The Canadian official who agreed to perform the ceremony on short notice told them to meet her at such and such a time with their rings. Terry knew a shop in Chinatown where they could get rings with no waiting. To help their young son get in the spirit of the thing Dan told him he could pick out the rings. DJ looked in the display case and pointed at two silver rings that featured skulls. Dan’s protests were quelled when DJ offered his reasoning:
”You’re going to promise to stay with Terry until you die. So when you look at your ring, you’ll see a skull and you’ll remember that you and Dad will be together until you’re both dead and you’re both skeletons and both your skulls are showing.”
After a day of various hilarious mishaps (only funny to those of us reading about it later), the newlyweds collapse in their hotel bed, their son snoozing between them. Dan, like me, a sometime insomniac, stares awhile at the ceiling.

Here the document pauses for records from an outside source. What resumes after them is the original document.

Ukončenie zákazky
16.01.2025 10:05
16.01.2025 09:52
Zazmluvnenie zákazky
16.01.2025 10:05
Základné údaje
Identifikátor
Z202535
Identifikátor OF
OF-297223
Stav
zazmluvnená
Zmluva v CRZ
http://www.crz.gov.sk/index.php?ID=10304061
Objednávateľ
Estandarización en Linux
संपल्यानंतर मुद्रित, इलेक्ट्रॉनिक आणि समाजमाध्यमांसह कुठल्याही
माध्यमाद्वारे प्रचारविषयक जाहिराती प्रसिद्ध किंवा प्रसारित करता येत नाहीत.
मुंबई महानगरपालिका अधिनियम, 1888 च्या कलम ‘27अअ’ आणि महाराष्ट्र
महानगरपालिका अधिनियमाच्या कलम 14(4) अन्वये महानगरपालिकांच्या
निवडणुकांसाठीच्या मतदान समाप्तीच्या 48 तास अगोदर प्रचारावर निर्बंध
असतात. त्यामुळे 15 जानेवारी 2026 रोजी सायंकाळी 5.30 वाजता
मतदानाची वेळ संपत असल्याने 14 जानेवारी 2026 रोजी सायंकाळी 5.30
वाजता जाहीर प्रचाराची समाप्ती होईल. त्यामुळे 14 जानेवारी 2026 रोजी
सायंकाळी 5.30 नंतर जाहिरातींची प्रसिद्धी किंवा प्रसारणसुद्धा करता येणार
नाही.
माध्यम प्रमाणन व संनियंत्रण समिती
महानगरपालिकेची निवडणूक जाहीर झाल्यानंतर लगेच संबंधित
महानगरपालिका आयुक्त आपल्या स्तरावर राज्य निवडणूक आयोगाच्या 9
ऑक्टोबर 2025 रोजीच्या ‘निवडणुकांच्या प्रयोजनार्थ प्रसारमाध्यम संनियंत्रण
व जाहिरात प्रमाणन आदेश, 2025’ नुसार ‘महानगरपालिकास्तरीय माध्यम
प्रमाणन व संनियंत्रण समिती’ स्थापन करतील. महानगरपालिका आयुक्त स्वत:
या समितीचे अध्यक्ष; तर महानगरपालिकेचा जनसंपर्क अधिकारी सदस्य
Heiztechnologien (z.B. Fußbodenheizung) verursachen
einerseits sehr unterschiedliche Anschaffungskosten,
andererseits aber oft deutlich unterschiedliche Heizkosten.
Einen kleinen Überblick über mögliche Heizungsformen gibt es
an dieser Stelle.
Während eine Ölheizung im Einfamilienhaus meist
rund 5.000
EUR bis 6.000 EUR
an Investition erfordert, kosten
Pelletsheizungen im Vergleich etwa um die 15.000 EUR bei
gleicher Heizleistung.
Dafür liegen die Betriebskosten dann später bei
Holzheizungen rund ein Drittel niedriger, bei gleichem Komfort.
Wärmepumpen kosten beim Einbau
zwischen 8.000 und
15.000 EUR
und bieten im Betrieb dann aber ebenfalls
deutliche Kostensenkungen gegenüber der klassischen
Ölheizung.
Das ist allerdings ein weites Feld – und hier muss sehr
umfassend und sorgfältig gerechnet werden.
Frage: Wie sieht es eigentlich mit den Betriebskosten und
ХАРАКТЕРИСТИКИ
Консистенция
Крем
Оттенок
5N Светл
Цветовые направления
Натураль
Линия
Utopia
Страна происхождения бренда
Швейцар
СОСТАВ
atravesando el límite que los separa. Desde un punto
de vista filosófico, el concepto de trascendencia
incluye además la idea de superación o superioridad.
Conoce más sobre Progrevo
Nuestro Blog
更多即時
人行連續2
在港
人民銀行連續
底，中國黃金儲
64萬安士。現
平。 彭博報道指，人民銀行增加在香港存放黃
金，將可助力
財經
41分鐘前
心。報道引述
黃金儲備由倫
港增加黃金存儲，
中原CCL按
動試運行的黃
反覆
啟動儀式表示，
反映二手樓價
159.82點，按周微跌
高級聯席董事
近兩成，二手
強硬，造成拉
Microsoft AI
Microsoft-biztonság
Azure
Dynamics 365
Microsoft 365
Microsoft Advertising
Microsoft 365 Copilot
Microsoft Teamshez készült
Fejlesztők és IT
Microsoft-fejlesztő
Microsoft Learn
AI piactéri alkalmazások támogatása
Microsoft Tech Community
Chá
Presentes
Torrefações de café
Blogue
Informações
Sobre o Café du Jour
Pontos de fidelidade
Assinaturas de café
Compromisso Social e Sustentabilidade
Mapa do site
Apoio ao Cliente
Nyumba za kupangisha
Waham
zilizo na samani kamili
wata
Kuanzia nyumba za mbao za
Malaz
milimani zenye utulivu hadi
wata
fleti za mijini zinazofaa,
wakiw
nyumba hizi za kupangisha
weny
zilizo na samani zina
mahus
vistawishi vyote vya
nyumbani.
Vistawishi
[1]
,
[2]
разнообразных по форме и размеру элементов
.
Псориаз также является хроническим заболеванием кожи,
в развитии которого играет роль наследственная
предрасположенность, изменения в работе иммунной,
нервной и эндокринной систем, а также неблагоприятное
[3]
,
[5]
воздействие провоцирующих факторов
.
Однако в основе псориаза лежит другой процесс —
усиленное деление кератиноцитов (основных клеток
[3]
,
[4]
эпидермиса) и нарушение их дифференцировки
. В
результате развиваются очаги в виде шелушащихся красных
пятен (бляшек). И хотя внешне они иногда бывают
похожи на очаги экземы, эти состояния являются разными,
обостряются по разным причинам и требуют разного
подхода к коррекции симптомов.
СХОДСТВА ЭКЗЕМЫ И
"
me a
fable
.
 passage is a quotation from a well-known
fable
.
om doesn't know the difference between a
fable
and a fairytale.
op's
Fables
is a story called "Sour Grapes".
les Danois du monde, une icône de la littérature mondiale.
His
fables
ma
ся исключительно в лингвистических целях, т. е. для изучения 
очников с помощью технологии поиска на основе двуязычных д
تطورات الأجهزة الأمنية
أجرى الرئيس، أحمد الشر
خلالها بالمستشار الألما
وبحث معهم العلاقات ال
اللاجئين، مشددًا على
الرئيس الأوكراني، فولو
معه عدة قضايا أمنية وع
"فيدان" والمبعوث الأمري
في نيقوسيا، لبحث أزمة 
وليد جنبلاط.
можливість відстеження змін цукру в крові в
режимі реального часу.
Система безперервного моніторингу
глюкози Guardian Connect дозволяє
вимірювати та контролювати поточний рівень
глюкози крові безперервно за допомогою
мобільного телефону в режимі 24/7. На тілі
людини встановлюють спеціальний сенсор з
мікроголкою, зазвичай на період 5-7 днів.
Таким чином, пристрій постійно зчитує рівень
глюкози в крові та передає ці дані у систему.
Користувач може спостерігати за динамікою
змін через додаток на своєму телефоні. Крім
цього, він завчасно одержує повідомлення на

I was about to roll over when I noticed that Terry was awake, propped on an elbow, watching me turn my wedding ring round and round on my finger. Terry made a fist with his left hand and held it out, above our sleeping son, his silver skull glinting in the dark. I made a fist with my left hand and we knocked our knuckles together, our silver skulls clacking as they smacked into each other.
“Powers of gay marriage activate,” Terry said, smiling sleepily.
Kent and I, we tap our rings together, too. And some sort of secret powers active.